Goal of the exercise » Copy the rows from the start through the line containing "country: Peru", inclusive, and put "collected by" in place of "collectors". Leave everything else the same and return only those lines.

Data shown »
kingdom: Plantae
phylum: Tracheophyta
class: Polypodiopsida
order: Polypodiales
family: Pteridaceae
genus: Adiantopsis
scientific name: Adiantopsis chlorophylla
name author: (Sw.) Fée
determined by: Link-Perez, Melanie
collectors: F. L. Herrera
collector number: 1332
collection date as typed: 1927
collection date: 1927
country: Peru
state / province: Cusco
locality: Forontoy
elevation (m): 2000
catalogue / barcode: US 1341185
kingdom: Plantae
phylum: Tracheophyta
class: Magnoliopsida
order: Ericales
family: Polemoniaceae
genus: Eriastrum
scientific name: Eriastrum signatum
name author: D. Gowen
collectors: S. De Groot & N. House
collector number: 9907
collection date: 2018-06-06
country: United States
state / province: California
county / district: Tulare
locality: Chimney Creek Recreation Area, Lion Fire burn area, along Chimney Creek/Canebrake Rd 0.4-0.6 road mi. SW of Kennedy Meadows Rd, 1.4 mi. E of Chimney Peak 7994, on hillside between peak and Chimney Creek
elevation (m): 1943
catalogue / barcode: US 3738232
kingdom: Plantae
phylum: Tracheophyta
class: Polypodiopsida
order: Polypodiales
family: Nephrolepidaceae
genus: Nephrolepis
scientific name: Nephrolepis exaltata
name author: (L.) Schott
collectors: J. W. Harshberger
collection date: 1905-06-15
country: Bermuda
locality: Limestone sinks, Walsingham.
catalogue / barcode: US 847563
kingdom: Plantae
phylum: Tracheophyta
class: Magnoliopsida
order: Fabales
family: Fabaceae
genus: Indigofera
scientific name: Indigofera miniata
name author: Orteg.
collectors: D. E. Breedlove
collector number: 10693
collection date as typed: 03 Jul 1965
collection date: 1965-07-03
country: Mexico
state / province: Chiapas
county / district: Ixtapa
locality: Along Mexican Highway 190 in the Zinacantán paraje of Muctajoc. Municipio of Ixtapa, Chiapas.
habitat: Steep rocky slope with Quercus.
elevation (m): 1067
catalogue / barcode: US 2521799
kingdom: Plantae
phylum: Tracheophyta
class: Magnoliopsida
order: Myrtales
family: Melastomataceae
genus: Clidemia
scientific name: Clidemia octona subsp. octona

Answer for this exercise »
kingdom: Plantae
phylum: Tracheophyta
class: Polypodiopsida
order: Polypodiales
family: Pteridaceae
genus: Adiantopsis
scientific name: Adiantopsis chlorophylla
name author: (Sw.) Fée
determined by: Link-Perez, Melanie
collected by: F. L. Herrera
collector number: 1332
collection date as typed: 1927
collection date: 1927
country: Peru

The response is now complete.